• _What you need to do_:
Can you rewrite the listing so that "Bert Smeets" becomes "Bert Smits" at every occurrence, with nothing else changed?
BEGIN
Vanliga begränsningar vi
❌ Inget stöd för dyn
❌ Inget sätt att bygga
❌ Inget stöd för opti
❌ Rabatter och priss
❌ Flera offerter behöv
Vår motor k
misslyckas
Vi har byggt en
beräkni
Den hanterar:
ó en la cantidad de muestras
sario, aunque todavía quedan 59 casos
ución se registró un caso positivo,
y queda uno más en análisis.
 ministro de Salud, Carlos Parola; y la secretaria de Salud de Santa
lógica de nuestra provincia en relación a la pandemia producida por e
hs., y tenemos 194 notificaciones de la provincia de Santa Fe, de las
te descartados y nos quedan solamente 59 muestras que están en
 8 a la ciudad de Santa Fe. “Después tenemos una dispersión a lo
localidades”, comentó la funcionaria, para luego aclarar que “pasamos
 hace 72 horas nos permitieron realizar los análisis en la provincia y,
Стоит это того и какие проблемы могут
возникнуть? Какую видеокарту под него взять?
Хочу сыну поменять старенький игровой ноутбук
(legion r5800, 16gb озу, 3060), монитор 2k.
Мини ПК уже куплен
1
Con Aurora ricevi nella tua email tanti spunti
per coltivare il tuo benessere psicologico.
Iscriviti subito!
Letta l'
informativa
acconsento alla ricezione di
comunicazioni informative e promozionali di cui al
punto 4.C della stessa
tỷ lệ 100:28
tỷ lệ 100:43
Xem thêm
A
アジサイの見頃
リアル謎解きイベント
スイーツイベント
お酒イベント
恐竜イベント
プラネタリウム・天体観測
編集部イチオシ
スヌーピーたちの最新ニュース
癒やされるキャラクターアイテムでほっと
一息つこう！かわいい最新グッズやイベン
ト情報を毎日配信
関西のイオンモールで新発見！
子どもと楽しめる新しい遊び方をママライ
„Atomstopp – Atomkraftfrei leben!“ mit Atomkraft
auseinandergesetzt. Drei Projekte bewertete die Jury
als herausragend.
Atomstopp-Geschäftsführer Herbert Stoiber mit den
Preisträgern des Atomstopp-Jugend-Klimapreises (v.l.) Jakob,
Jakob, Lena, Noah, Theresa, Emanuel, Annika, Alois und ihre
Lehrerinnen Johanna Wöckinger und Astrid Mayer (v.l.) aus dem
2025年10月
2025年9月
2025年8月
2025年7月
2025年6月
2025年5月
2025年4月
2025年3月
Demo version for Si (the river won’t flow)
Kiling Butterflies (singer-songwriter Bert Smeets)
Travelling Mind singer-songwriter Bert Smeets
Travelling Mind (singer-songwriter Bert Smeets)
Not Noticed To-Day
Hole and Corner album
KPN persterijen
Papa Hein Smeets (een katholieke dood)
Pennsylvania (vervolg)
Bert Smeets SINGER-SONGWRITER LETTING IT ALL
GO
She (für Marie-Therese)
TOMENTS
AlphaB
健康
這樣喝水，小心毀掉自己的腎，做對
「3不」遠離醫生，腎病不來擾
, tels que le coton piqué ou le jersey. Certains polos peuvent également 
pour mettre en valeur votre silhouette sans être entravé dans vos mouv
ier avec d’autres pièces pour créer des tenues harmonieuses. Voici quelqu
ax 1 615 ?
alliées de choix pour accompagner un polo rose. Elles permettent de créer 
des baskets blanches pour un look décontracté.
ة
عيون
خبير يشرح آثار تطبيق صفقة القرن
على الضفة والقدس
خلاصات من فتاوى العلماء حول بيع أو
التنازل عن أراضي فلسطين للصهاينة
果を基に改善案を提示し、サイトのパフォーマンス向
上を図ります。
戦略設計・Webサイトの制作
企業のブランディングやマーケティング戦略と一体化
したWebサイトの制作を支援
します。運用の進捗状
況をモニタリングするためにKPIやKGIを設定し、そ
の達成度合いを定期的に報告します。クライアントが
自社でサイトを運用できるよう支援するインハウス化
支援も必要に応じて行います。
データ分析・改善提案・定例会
END
• _Exercise solution_:
Vanliga begränsningar vi
❌ Inget stöd för dyn
❌ Inget sätt att bygga
❌ Inget stöd för opti
❌ Rabatter och priss
❌ Flera offerter behöv
Vår motor k
misslyckas
Vi har byggt en
beräkni
Den hanterar:
ó en la cantidad de muestras
sario, aunque todavía quedan 59 casos
ución se registró un caso positivo,
y queda uno más en análisis.
 ministro de Salud, Carlos Parola; y la secretaria de Salud de Santa
lógica de nuestra provincia en relación a la pandemia producida por e
hs., y tenemos 194 notificaciones de la provincia de Santa Fe, de las
te descartados y nos quedan solamente 59 muestras que están en
 8 a la ciudad de Santa Fe. “Después tenemos una dispersión a lo
localidades”, comentó la funcionaria, para luego aclarar que “pasamos
 hace 72 horas nos permitieron realizar los análisis en la provincia y,
Стоит это того и какие проблемы могут
возникнуть? Какую видеокарту под него взять?
Хочу сыну поменять старенький игровой ноутбук
(legion r5800, 16gb озу, 3060), монитор 2k.
Мини ПК уже куплен
1
Con Aurora ricevi nella tua email tanti spunti
per coltivare il tuo benessere psicologico.
Iscriviti subito!
Letta l'
informativa
acconsento alla ricezione di
comunicazioni informative e promozionali di cui al
punto 4.C della stessa
tỷ lệ 100:28
tỷ lệ 100:43
Xem thêm
A
アジサイの見頃
リアル謎解きイベント
スイーツイベント
お酒イベント
恐竜イベント
プラネタリウム・天体観測
編集部イチオシ
スヌーピーたちの最新ニュース
癒やされるキャラクターアイテムでほっと
一息つこう！かわいい最新グッズやイベン
ト情報を毎日配信
関西のイオンモールで新発見！
子どもと楽しめる新しい遊び方をママライ
„Atomstopp – Atomkraftfrei leben!“ mit Atomkraft
auseinandergesetzt. Drei Projekte bewertete die Jury
als herausragend.
Atomstopp-Geschäftsführer Herbert Stoiber mit den
Preisträgern des Atomstopp-Jugend-Klimapreises (v.l.) Jakob,
Jakob, Lena, Noah, Theresa, Emanuel, Annika, Alois und ihre
Lehrerinnen Johanna Wöckinger und Astrid Mayer (v.l.) aus dem
2025年10月
2025年9月
2025年8月
2025年7月
2025年6月
2025年5月
2025年4月
2025年3月
Demo version for Si (the river won’t flow)
Kiling Butterflies (singer-songwriter Bert Smits)
Travelling Mind singer-songwriter Bert Smits
Travelling Mind (singer-songwriter Bert Smits)
Not Noticed To-Day
Hole and Corner album
KPN persterijen
Papa Hein Smeets (een katholieke dood)
Pennsylvania (vervolg)
Bert Smits SINGER-SONGWRITER LETTING IT ALL
GO
She (für Marie-Therese)
TOMENTS
AlphaB
健康
這樣喝水，小心毀掉自己的腎，做對
「3不」遠離醫生，腎病不來擾
, tels que le coton piqué ou le jersey. Certains polos peuvent également 
pour mettre en valeur votre silhouette sans être entravé dans vos mouv
ier avec d’autres pièces pour créer des tenues harmonieuses. Voici quelqu
ax 1 615 ?
alliées de choix pour accompagner un polo rose. Elles permettent de créer 
des baskets blanches pour un look décontracté.
ة
عيون
خبير يشرح آثار تطبيق صفقة القرن
على الضفة والقدس
خلاصات من فتاوى العلماء حول بيع أو
التنازل عن أراضي فلسطين للصهاينة
果を基に改善案を提示し、サイトのパフォーマンス向
上を図ります。
戦略設計・Webサイトの制作
企業のブランディングやマーケティング戦略と一体化
したWebサイトの制作を支援
します。運用の進捗状
況をモニタリングするためにKPIやKGIを設定し、そ
の達成度合いを定期的に報告します。クライアントが
自社でサイトを運用できるよう支援するインハウス化
支援も必要に応じて行います。
データ分析・改善提案・定例会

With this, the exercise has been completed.